Ejercicio breve 1
Copia literalmente el fragmento del texto sobre el liderazgo que va desde "Cualquier organización dedicada" hasta "en espectadores críticos.", ambos incluidos.
Ejercicio breve 2
Según el texto sobre el liderazgo, ¿de qué deriva la credibilidad?

Texto proporcionado
Cualquier organización dedicada a alcanzar objetivos depende de los líderes y seguidores. El programa de Dios también depende del liderazgo y de los “seguidores”. Es más que un axioma afirmar que florecerá a medida que la calidad de su liderazgo en todos los niveles refleje las cualidades de Cristo.

            Obviamente una persona no puede ser líder si no tiene seguidores. Es posible que algunos piensen que son líderes, pero a menos que tengan un grupo de personas que adopten su ideología y los apoyen en sus actividades, los líderes no son más que una comisión compuesta de un solo miembro. Y en vez de tener un equipo de miembros leales, los seguidores se convierten en espectadores críticos.

            Los dirigentes no son líderes porque hayan sido elegidos o porque tengan un título. Son líderes porque alguien los sigue.

            Esto suscita la pregunta, ¿cuáles son las cualidades que inspiran o compelen a la gente a seguir a los líderes? Y si vemos la otra cara de la moneda, ¿qué caracteriza a los grandes seguidores? Permítanme considerar cuatro componentes determinantes que hacen que la gente siga a sus líderes.

Integridad

            Integridad es “incorruptibilidad”. Implica ser leal a los fundamentos de la fe, una profunda dedicación interior a vivir una vida en la atmósfera del cielo mientras se mantienen los pies en la tierra. Integridad es: “Sé honesto contigo mismo”. Pero la integridad cristiana es más que eso. Implica ser honesto con Dios, sus mandamientos, y su vocación. La integridad cristiana no puede comprarse ni venderse. Es el resultado de la residencia del Espíritu Santo en nuestras vidas. Ocurre a medida que nos sometemos a la presencia de Dios. Implica dedicación a la obra de Dios en el mundo sin tomar en cuenta la “agenda personal”.

            De la integridad personal deriva la credibilidad. El líder simplemente no puede dirigir si no se cree en él. La credibilidad “se acumula lentamente, pero se gasta con liberalidad”. Todos conocemos y recordamos a pastores y maestros en quienes hemos confiado. Pero cuando traicionan esa confianza, es difícil continuar apoyándolos, al menos como líderes. Muchos han debilitado sus posiciones de liderazgo debido a una falta de integridad y credibilidad. Pero las personas siempre seguirán a los líderes íntegros, que no comprometan la honestidad.

(Entradas de datos guardadas)
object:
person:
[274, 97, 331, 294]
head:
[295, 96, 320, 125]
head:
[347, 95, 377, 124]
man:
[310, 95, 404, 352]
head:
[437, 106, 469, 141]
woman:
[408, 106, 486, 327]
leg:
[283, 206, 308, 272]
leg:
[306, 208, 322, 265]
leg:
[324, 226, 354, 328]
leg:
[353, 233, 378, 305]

* * *

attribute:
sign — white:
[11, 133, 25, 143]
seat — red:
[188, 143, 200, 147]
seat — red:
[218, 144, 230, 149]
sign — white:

Respuesta 1
Cualquier organización dedicada a alcanzar objetivos depende de los líderes y seguidores. El programa de Dios también depende del liderazgo y de los “seguidores”. Es más que un axioma afirmar que florecerá a medida que la calidad de su liderazgo en todos los niveles refleje las cualidades de Cristo.

            Obviamente una persona no puede ser líder si no tiene seguidores. Es posible que algunos piensen que son líderes, pero a menos que tengan un grupo de personas que adopten su ideología y los apoyen en sus actividades, los líderes no son más que una comisión compuesta de un solo miembro. Y en vez de tener un equipo de miembros leales, los seguidores se convierten en espectadores críticos.

Respuesta 2
De la integridad personal.